Each title is tied to the final of its predecessor. It's therefore from the ambient finale and its heavy dark breaths which blow a thousand sound graffiti towards endless tunnels that Hypnotic Images takes shape. This time, we are in the very dark Doombient universe of Stephen Parsick. The sound mass is dense, beating timidly with these pulsations stifled by this half-light and these voiceless vocals and effects. These ambiences are overflowing towards New Perspective. Darker than Chaos & Awareness, the introduction bathes in water which escapes from the endless corridor where scintillate isolated arpeggios which gradually take shape to create a circular axis that rolls like an eternal shimmering. Voice effects and lines of machinery which purr and produce reverberant effects upholster the background, while the sequencer restructures the harmonic portion of the rhythm by juxtaposing another line that does as much rodeo as the main one, but with a slight offset. Gradually, the rhythm and the moods of New Perspective drift towards a structure, well thought out I must admit, which imitates the speed of a train arriving at destination. The lines that ululate sound like those muddy whistles which announce the next arrival. Psychedelic elements from Atem, of Tangerine Dream, and Pink Floyd's Ummagumma years add darkness and ingenuity to a chthonian-like setting. This doesn't prevent the rhythm from unraveling other evanescent rhythmic forms which get grafted onto the sovereign structure, creating nice effects that testify to the meticulousness of Gabriele Quirici to reconstitute an analog universe which has all the ingredients to satisfy those who have devoured the golden years of Tangerine Dream, a little of Klaus Schulze too, and Pink Floyd.

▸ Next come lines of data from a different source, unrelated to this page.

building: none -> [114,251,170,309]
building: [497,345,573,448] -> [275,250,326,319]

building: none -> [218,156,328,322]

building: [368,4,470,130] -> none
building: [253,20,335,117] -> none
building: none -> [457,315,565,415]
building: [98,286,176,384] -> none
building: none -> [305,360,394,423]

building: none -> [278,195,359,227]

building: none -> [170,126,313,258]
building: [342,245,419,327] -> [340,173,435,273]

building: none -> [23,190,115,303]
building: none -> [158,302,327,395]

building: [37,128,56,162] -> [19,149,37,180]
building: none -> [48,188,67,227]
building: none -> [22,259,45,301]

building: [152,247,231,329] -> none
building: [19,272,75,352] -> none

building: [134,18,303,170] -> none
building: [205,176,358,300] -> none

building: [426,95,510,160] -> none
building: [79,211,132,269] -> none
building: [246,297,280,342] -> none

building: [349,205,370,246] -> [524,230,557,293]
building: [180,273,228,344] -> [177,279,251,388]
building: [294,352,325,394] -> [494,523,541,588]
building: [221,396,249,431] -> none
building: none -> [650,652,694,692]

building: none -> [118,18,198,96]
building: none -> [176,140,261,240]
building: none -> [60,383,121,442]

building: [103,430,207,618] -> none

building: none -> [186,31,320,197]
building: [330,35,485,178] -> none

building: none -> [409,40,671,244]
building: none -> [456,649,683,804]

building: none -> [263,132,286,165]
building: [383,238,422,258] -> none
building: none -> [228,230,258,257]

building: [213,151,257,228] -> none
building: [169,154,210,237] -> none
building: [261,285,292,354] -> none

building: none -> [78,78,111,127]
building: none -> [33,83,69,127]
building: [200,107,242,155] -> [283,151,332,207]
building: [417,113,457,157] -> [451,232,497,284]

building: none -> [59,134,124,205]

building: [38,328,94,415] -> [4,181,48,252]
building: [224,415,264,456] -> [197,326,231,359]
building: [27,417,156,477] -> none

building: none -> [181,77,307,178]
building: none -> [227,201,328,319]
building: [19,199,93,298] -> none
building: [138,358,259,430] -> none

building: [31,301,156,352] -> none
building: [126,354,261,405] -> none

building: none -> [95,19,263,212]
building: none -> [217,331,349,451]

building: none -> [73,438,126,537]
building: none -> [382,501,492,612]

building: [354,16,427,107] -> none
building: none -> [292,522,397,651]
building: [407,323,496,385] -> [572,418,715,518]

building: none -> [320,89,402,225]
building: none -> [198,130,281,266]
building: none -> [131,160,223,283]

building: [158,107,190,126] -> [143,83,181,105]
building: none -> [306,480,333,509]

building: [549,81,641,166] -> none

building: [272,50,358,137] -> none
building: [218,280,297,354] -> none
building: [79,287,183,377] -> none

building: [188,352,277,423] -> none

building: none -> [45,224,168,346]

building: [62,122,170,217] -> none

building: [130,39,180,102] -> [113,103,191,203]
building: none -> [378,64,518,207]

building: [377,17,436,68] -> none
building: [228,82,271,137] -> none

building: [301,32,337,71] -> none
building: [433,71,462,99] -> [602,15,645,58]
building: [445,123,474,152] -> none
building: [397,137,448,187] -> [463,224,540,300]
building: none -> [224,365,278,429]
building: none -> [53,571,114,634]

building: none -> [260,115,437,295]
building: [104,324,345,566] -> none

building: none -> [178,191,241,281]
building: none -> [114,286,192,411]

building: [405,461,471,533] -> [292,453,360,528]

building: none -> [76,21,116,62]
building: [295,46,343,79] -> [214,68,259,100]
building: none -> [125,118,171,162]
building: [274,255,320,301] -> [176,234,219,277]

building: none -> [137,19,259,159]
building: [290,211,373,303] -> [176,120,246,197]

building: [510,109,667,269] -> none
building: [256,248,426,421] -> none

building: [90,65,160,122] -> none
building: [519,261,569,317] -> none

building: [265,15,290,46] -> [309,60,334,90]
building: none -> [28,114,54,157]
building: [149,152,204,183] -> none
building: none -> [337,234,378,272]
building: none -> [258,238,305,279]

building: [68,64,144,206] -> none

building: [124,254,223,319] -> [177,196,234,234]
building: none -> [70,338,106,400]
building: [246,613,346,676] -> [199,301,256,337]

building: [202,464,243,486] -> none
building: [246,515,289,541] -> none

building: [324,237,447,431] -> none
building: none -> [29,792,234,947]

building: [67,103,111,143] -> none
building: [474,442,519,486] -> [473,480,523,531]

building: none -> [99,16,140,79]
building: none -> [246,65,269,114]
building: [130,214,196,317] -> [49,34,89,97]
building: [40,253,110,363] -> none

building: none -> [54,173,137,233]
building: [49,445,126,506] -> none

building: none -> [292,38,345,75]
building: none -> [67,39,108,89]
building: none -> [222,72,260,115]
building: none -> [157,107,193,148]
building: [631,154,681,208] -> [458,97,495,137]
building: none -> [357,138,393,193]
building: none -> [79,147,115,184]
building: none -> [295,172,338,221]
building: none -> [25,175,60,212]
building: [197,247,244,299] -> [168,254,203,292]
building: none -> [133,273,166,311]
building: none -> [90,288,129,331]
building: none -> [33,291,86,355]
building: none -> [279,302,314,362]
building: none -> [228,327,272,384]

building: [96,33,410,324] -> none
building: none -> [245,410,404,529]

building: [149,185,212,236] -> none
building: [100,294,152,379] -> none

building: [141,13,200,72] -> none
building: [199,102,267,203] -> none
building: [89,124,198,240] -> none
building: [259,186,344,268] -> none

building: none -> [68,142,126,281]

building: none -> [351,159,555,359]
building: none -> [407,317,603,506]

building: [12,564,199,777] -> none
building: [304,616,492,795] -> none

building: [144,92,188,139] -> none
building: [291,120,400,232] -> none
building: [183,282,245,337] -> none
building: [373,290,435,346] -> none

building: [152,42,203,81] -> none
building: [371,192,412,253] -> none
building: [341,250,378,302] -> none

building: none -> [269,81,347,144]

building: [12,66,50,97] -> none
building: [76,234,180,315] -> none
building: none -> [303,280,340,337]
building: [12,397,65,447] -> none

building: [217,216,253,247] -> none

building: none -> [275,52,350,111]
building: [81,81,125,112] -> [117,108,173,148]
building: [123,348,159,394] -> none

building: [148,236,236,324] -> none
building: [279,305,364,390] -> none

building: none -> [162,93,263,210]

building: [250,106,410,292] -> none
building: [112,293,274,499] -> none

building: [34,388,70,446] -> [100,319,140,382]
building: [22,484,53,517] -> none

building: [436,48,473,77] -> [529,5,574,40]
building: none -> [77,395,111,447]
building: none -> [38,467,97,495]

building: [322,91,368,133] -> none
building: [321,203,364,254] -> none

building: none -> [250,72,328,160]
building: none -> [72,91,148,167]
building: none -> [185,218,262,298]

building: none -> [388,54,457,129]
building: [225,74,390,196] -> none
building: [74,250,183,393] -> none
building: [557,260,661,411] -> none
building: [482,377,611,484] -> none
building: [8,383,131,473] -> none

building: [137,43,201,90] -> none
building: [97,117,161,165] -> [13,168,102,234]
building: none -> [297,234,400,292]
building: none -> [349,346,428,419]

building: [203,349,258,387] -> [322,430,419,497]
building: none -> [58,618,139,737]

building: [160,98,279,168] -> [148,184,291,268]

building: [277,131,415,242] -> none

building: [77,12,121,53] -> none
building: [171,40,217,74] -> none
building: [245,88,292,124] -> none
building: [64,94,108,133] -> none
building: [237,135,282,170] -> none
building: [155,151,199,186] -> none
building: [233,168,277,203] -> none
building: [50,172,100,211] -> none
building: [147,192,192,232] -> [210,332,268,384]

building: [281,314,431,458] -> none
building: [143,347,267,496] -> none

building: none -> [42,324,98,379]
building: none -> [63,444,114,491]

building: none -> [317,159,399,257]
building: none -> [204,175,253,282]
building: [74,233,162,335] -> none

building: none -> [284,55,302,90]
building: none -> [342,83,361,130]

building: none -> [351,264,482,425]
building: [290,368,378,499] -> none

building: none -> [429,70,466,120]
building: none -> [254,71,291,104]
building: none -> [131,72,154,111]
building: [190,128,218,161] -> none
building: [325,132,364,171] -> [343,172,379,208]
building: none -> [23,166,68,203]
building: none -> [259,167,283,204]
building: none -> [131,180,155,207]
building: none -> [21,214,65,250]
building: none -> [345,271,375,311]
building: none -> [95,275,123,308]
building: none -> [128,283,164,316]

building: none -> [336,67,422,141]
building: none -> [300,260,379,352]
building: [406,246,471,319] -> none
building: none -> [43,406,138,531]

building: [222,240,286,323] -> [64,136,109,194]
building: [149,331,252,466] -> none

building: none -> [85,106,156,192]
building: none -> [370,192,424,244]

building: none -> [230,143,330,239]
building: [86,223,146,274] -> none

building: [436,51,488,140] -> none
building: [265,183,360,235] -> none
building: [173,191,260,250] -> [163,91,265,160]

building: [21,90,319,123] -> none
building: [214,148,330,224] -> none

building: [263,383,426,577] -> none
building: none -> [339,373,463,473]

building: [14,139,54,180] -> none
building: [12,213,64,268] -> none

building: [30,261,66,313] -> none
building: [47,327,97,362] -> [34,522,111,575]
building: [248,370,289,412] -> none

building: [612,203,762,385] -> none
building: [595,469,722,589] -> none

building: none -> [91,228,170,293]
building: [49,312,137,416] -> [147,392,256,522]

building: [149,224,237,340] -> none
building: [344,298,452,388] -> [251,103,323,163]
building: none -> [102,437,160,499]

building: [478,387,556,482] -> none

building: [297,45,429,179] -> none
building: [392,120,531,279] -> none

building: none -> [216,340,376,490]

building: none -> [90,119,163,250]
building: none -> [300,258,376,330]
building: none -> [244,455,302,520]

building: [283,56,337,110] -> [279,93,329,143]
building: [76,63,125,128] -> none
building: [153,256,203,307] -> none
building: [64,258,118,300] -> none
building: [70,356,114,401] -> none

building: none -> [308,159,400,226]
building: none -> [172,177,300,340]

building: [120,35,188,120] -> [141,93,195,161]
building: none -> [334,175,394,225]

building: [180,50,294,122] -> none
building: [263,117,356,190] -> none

CHANGING IMAGES is an intelligent and well composed EM album. So, an album to whom we must tame with this desire to discover a universe that always has surprises to offer. That of music from the edible experiences of the early 70's. Titles like the title track and New Perspective are worth the detour! The sound quality is exceptional and does justice to a concept album imagined during journeys aboard trains.